I am also willing to hold a recitation session on Monday afternoon if there is sufficient interest (a possible
time for such a session is 4pm on Monday). If you are interested in such a session let me know by replying to
this message. If there is sufficient interest, I will confirm with details of where it will be held.

rao

Homework 1 solutions posted; homework 2 posted--due 2/24


Thursday, February 12, 2009

CSE 471 project 0 & homework 1 statistics

Hi friends,
  Here are some statistics about the first two assignments.

Project 0 :   full score 100+10
       graduate students: 
                    highest:    110
                    average:    81.36
                    lowest:      30
       undergraduate students:
                    highest:   100
                    average:   83.17
                    lowest:     20

Homework 1:  full score   45+5
       graduate students: 
                    highest:   45
                    average:  39.9
                    lowest:    23
       undergraduate students: 
                    highest:  44
                    average: 34.8 
                    lowest:   24


--
Meng,Yunsong
Teaching Assistant
Department of Computer Science and Engineering
School of Computing & Informatics
Arizona State University

Wednesday, February 11, 2009

Project 1 / Task 5

I'm having a hard time understanding what to do with task 5. I have everything setup to this point including both heuristic functions, but I'm not sure of what the ending structure should look like. Could I get someone to point me in the right direction?

Saturday, February 7, 2009

lisp question

Does anyone know if you can reference earlier slots when using the defstruct macro? For instance:

CL-USER> (defstruct thing a b c)

THING
CL-USER> (setq q (make-thing :a 1 :b 2 :c (+ a b)))
; Evaluation aborted (didn't work)
CL-USER> (setq q (make-thing :a 1 :b 2 :c (+ :a :b)))
; Evaluation aborted (didn't work)

So what I would like to do is reference :a and :b when defining :c. Google searches haven't really helped out.

Friday, February 6, 2009

Readings for next week (Topic: CSP)

Folks:

 Next week we will start discussion of Constraint Satisfaction Problems. Please read

[R&N Ch 5.1--5.3; Ch 4 4.3]

regards
rao

Thursday, February 5, 2009

Project 1 released; due 24th

You can find it on the homepage under projects link.

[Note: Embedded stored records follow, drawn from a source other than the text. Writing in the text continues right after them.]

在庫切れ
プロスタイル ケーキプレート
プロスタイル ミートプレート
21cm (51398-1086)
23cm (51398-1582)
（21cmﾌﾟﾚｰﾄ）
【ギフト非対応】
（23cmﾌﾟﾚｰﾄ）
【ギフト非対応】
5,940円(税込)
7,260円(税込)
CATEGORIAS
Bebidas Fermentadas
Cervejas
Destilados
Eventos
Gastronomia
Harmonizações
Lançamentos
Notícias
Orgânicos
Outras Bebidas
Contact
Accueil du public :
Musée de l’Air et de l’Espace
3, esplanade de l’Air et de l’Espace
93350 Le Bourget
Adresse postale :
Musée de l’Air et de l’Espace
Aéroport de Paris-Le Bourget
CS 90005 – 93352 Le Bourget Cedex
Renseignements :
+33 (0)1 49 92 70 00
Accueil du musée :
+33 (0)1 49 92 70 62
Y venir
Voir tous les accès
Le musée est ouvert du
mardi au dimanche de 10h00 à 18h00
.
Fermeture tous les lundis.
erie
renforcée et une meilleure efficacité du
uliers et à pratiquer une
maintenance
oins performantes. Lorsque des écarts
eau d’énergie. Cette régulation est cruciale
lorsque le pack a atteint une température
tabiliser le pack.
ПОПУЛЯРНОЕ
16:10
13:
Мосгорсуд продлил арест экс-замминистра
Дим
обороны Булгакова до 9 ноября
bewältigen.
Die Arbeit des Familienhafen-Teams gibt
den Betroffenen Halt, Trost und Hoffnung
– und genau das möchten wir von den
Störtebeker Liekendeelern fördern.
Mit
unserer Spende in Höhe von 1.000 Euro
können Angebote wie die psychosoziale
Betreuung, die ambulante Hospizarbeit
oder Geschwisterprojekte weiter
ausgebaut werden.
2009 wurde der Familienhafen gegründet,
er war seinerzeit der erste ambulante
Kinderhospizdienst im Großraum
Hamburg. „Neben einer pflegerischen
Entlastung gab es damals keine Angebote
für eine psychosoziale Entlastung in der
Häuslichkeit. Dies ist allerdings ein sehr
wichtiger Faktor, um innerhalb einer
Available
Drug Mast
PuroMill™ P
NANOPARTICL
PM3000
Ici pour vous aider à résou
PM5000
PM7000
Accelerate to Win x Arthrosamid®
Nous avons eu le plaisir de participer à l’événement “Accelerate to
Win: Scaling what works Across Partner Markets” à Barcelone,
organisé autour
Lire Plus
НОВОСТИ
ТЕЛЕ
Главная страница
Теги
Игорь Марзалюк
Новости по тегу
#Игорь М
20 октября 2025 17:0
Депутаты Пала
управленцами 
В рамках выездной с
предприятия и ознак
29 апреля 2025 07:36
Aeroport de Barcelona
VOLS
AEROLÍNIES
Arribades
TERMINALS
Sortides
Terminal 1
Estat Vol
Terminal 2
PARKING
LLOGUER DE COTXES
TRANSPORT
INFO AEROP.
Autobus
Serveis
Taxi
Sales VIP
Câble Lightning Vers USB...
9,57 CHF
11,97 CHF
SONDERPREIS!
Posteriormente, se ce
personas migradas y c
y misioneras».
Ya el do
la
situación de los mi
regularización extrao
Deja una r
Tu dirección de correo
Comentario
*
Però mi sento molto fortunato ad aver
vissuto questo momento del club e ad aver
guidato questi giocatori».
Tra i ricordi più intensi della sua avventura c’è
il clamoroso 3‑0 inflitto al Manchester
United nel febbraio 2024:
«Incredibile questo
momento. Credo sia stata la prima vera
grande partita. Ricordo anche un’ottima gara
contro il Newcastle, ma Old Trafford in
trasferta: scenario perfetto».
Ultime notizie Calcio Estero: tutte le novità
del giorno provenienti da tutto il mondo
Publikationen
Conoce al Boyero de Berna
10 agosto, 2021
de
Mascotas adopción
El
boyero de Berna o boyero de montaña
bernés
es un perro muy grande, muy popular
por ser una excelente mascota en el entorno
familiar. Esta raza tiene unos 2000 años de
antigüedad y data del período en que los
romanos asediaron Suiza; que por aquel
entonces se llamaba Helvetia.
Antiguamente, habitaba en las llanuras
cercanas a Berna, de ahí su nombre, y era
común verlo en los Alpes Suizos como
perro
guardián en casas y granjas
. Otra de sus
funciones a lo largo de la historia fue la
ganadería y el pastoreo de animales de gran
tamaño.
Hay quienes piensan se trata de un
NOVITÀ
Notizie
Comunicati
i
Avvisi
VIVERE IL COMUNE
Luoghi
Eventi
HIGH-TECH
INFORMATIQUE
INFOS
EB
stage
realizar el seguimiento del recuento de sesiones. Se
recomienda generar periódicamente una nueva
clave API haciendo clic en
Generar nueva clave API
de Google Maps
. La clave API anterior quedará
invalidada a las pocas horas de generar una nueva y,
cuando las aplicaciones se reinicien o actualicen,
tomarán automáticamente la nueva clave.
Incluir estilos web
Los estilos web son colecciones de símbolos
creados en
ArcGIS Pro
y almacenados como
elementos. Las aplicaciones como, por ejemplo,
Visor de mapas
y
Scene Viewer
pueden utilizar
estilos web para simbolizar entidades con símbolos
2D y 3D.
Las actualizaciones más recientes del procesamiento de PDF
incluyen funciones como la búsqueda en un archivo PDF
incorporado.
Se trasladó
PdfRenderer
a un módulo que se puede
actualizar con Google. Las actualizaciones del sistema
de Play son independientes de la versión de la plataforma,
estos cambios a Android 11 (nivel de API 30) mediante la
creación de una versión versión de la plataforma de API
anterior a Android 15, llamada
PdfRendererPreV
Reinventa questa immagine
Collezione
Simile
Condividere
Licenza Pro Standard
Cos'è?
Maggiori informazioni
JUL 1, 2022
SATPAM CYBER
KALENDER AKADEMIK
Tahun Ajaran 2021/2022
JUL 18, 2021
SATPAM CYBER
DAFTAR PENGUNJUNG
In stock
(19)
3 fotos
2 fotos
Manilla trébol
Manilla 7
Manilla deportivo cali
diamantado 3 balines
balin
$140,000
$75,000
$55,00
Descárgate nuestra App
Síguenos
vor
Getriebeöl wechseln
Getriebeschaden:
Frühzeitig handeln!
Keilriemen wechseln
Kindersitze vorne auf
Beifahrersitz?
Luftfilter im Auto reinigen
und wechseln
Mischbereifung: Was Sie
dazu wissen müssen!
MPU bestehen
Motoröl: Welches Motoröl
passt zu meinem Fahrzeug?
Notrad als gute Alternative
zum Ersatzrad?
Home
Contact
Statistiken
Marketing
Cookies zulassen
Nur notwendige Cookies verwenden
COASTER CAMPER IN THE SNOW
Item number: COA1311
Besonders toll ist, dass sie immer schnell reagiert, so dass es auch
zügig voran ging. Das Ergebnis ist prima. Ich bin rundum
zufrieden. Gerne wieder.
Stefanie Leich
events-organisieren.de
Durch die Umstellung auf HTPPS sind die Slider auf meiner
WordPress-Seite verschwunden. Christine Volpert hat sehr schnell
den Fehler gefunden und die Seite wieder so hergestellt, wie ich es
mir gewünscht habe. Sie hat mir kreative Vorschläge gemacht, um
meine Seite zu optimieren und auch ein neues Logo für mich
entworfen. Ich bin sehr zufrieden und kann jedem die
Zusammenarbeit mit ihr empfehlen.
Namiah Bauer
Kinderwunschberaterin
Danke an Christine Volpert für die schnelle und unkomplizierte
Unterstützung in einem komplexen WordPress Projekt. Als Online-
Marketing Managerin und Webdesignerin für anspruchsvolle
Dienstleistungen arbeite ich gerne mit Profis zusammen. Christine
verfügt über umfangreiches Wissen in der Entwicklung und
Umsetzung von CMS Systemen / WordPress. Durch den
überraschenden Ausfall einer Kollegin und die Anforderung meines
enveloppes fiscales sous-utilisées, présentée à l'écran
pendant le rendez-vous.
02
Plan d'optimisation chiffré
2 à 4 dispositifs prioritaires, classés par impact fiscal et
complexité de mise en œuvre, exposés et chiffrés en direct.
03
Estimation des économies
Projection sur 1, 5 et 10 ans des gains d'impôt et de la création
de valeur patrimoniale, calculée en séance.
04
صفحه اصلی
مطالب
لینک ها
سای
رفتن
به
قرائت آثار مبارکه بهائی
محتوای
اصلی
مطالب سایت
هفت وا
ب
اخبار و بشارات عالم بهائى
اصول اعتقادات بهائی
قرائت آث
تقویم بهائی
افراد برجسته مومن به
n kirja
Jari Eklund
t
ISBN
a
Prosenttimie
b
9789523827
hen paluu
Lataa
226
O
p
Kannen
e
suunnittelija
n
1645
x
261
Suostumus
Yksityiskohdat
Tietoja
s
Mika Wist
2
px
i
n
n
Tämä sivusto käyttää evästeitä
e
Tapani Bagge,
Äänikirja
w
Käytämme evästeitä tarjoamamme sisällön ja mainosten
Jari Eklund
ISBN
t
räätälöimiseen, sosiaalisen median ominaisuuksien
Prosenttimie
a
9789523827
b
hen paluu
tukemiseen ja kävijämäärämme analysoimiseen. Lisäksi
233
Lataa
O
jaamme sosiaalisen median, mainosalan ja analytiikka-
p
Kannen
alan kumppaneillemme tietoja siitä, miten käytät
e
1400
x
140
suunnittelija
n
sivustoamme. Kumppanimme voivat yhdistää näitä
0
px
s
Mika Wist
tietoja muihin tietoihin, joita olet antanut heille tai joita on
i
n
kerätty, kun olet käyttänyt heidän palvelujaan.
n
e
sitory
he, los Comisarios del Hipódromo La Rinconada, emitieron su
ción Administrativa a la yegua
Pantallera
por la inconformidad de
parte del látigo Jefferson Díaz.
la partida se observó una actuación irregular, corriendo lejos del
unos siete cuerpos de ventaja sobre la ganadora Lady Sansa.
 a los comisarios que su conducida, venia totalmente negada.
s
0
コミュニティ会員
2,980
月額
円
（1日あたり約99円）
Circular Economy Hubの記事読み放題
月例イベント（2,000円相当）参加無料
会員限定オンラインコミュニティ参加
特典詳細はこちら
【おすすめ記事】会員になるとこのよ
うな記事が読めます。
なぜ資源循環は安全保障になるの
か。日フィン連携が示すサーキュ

(direct link here: http://rakaposhi.eas.asu.edu/cse471/projects.html )

rao

Wednesday, February 4, 2009

Homework Question 1

Is anyone else having a terribly hard time coming up with environments for question 1? I need some inspiration here...

A few Questions/Clarifications

In 5.1 ii) it asks if A2 will be able to acheive _all_ goals that A1 can acheive. I assume this refers to the two states with two clean rooms (one with the agent in each room)?

part iii) asks about the "quality" of the actions the two agents can perform. I'm really not sure what the "quality" of an action is... does it just refer to whether or not the action moves closer to the goal state?

Thanks

Tuesday, February 3, 2009

Question on HW1, Problem 7.1

This question asks us to consider the case where solution nodes are distributed non-uniformly throughout a search tree- they can be clustered. It asks whether we should prefer depth-first search or breadth first search.

I guess I'm not sure how clustered solutions matters? I assume b is finite and the search tree has a finite depth. It seems to me that if b is large relative to d, breadth-first would take longer to get "down into the branches" and find a cluster. So we should go with depth-first.

On the other hand, if the tree is deep, but has a small branching factor, breadth-first might be better because we could fairly quickly get down to where clusters might be?

I feel like these are weak, wishy-washy arguments. And neither one has much to do with clustering. I'm not sure how to reason about this. Help?

Monday, February 2, 2009

Space complexity of width-first search

Hi All,

I am confused about the space complexity of the width-first search, which is discussed in the first paragraph of page 74 in the textbook as

"Every node that is generated must remain in memory, because it is either part of the fringe or is an ancestor of a fringe node. The space complexity is, therefore, the same as the time complexity (plus one node for the root)."

To me, the ancestors of fringe nodes are already expanded and thus do not need to be in memory.